(Contour annotation records)

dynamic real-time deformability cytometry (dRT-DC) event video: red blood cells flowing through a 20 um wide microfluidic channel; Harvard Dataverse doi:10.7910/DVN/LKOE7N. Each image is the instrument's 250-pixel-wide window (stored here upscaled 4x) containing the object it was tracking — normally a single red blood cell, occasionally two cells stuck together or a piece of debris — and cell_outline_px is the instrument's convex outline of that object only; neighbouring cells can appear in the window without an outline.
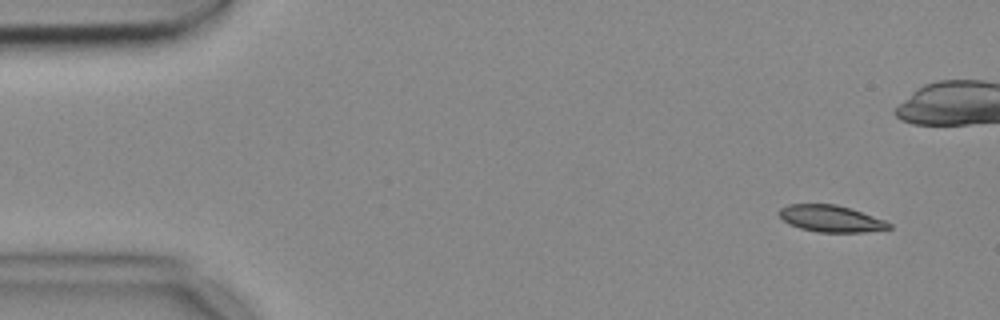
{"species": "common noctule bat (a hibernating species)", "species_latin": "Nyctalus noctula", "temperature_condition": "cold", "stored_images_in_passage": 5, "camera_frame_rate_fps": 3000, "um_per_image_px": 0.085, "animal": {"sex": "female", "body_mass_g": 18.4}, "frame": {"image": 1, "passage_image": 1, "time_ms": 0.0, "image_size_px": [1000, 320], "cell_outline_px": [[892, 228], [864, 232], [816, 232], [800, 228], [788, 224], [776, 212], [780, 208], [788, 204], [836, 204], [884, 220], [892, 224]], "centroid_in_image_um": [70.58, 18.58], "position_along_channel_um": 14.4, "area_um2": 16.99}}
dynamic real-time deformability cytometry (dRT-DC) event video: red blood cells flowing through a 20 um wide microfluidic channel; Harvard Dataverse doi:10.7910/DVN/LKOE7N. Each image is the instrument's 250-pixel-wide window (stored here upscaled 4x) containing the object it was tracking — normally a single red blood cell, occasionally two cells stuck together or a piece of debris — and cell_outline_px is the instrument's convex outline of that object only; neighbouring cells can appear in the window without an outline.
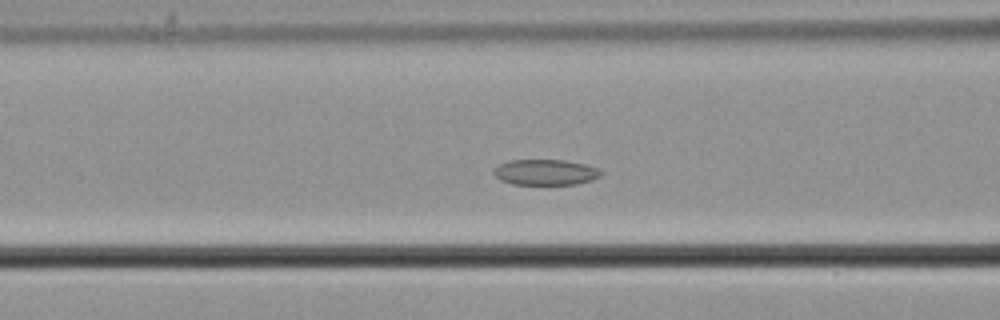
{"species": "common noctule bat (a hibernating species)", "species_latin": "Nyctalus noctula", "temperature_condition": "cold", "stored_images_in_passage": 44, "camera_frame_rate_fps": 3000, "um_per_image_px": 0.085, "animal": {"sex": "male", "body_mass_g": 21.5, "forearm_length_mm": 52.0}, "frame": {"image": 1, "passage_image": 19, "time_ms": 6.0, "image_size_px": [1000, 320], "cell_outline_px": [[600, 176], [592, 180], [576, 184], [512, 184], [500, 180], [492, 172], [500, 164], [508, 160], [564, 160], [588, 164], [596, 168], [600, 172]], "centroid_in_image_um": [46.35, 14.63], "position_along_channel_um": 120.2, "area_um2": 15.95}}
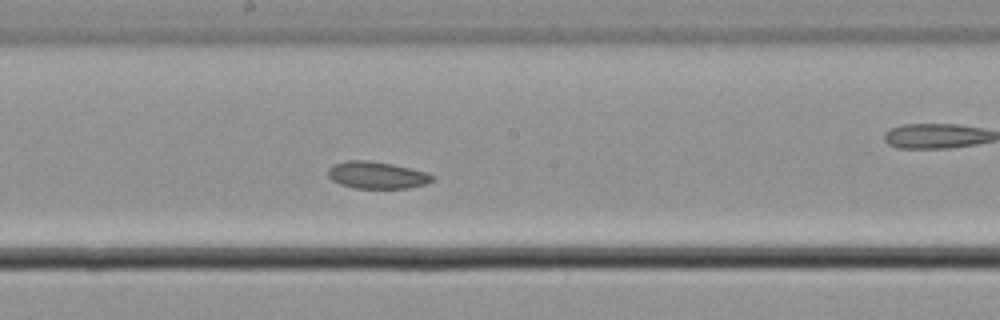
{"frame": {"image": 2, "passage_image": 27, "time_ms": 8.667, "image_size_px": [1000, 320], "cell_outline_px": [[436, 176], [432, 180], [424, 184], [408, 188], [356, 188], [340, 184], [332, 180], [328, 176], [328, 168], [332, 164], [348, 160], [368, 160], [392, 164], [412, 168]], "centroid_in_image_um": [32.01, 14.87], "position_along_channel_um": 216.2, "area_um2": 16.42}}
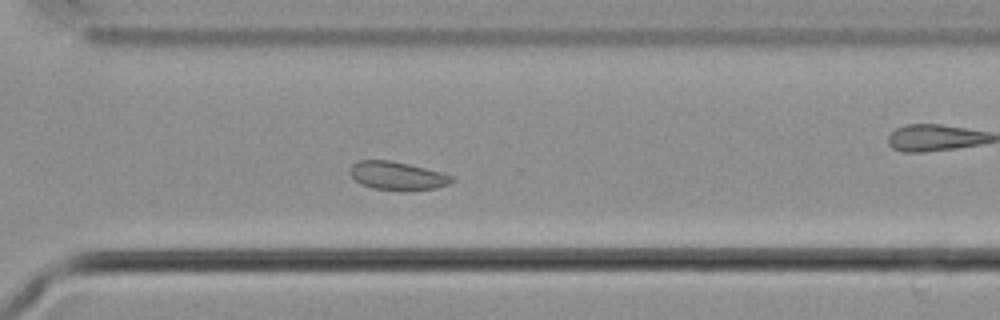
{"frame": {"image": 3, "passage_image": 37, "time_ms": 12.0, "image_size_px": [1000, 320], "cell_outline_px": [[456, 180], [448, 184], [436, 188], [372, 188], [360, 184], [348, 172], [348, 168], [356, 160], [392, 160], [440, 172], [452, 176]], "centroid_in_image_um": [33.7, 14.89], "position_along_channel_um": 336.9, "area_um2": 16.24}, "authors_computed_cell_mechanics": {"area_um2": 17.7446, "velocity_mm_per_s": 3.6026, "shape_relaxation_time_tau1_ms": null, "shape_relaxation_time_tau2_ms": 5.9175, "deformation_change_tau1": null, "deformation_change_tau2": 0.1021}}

THE REQUEST
Drop the images and quote the entries word for word.

EXERCISE RESULT
dynamic real-time deformability cytometry (dRT-DC) event video: red blood cells flowing through a 20 um wide microfluidic channel; Harvard Dataverse doi:10.7910/DVN/LKOE7N. Each image is the instrument's 250-pixel-wide window (stored here upscaled 4x) containing the object it was tracking — normally a single red blood cell, occasionally two cells stuck together or a piece of debris — and cell_outline_px is the instrument's convex outline of that object only; neighbouring cells can appear in the window without an outline.
{"species": "common noctule bat (a hibernating species)", "species_latin": "Nyctalus noctula", "temperature_condition": "cold", "stored_images_in_passage": 5, "camera_frame_rate_fps": 3000, "um_per_image_px": 0.085, "animal": {"sex": "female", "body_mass_g": 18.4}, "frame": {"image": 1, "passage_image": 1, "time_ms": 0.0, "image_size_px": [1000, 320], "cell_outline_px": [[892, 228], [864, 232], [816, 232], [800, 228], [788, 224], [776, 212], [780, 208], [788, 204], [836, 204], [884, 220], [892, 224]], "centroid_in_image_um": [70.58, 18.58], "position_along_channel_um": 14.4, "area_um2": 16.99}}
dynamic real-time deformability cytometry (dRT-DC) event video: red blood cells flowing through a 20 um wide microfluidic channel; Harvard Dataverse doi:10.7910/DVN/LKOE7N. Each image is the instrument's 250-pixel-wide window (stored here upscaled 4x) containing the object it was tracking — normally a single red blood cell, occasionally two cells stuck together or a piece of debris — and cell_outline_px is the instrument's convex outline of that object only; neighbouring cells can appear in the window without an outline.
{"species": "common noctule bat (a hibernating species)", "species_latin": "Nyctalus noctula", "temperature_condition": "cold", "stored_images_in_passage": 44, "camera_frame_rate_fps": 3000, "um_per_image_px": 0.085, "animal": {"sex": "male", "body_mass_g": 21.5, "forearm_length_mm": 52.0}, "frame": {"image": 1, "passage_image": 19, "time_ms": 6.0, "image_size_px": [1000, 320], "cell_outline_px": [[600, 176], [592, 180], [576, 184], [512, 184], [500, 180], [492, 172], [500, 164], [508, 160], [564, 160], [588, 164], [596, 168], [600, 172]], "centroid_in_image_um": [46.35, 14.63], "position_along_channel_um": 120.2, "area_um2": 15.95}}
{"frame": {"image": 2, "passage_image": 27, "time_ms": 8.667, "image_size_px": [1000, 320], "cell_outline_px": [[436, 176], [432, 180], [424, 184], [408, 188], [356, 188], [340, 184], [332, 180], [328, 176], [328, 168], [332, 164], [348, 160], [368, 160], [392, 164], [412, 168]], "centroid_in_image_um": [32.01, 14.87], "position_along_channel_um": 216.2, "area_um2": 16.42}}
{"frame": {"image": 3, "passage_image": 37, "time_ms": 12.0, "image_size_px": [1000, 320], "cell_outline_px": [[456, 180], [448, 184], [436, 188], [372, 188], [360, 184], [348, 172], [348, 168], [356, 160], [392, 160], [440, 172], [452, 176]], "centroid_in_image_um": [33.7, 14.89], "position_along_channel_um": 336.9, "area_um2": 16.24}, "authors_computed_cell_mechanics": {"area_um2": 17.7446, "velocity_mm_per_s": 3.6026, "shape_relaxation_time_tau1_ms": null, "shape_relaxation_time_tau2_ms": 5.9175, "deformation_change_tau1": null, "deformation_change_tau2": 0.1021}}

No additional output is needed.